Il est prévu pour la journée du jeudi de rejoindre la partie sud du lac et la ville de Lystvianka pour notre dernière plongée, le vendredi. Mais Didier préfère assurer les images et la plongée du jeudi sur « notre » faille, car nous ne savons pas ce que nous réserve la méteo. Nous aurons pour notre dernière un grand frisson : arrivés en bout de corde, notre guide Gennady nous fait signe et nous faisons demi-tour. Mais la corde ne monte pas vers la surface. Au contraire elle descend droit vers les abysses… deux cents mètres environ sous nos palmes… nous avançons et la corde ne change pas de direction… nul doute, le bobineau est tombé à l’eau… ou bien la corde n’est pas retenue à l’axe de la bobine…Nous avançons et pas de changement… je ne regarde personne, sûr qu’Alex se pose la même question : Gennady sait-il où se trouve le trou salvateur ? … quelques minutes interminables se passent puis, la corde « remonte » vers la surface, pointant devant nous la bonne direction… Nous sortons de l’eau et laissons partir la seconde équipe. Doucement le bobineau se vide. Nous nous rapprochons encore pour voir… et là, la corde sort de la bobine…elle n’est pas retenue !!! Le guide met le pied dessus pour l’arrêter… nos craintes étaient fondées !!!! Nous avons les jambes dans le coton en refaisant le montage. Un peu plus tard, en mangeant nous ferons un nouveau toast : celui pour le bobineau !

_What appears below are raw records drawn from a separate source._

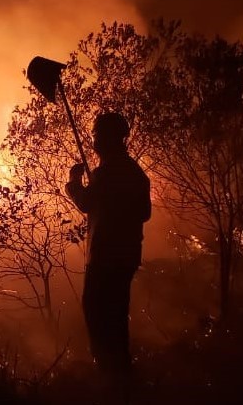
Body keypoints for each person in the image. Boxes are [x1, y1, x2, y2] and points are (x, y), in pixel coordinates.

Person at [65, 112, 151, 394]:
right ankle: (123, 376)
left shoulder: (106, 173)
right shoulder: (135, 173)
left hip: (104, 256)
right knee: (117, 315)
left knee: (96, 312)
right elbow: (145, 213)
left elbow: (85, 203)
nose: (94, 140)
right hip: (127, 255)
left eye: (98, 134)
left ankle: (109, 378)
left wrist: (74, 182)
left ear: (110, 138)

Le lendemain, le vendredi il nous faut partir tôt pour rejoindre notre destination. Nous irons visiter le musée du Baïkal à Lystvianka, accueilli par son conservateur Vladimir Fialkov, qui nous expliquera, accompagné de ses collaborateurs, la faune, la flore et les expéditions sous marines menées au fond du lac. Nous visiterons le bateau de Gennady, pris dans les glaces du port. En été les croisières sur le lac permettent de rallier des sites de plongées où les falaises sont vertigineuses, le lac est profond de 1637 mètres, et la visibilité verticale dépasse 40 mètres. Mais la tempète de neige fait rage à l'extérieur. Nous rentrerons à l'hôtel en hydroglisseur, une balade atypique dans cet univers de glace, de froid et de neige...
Le soir, le dernier de notre séjour en Sibérie, et en bons gaulois que nous sommes, Didier nous organisera avec perfection, le traditionnel banquet !! En cela au moins nous ne sommes guère différents de nos hôtes sibériens: la table constitue un excellent moyen de rapprocher les peuples !!!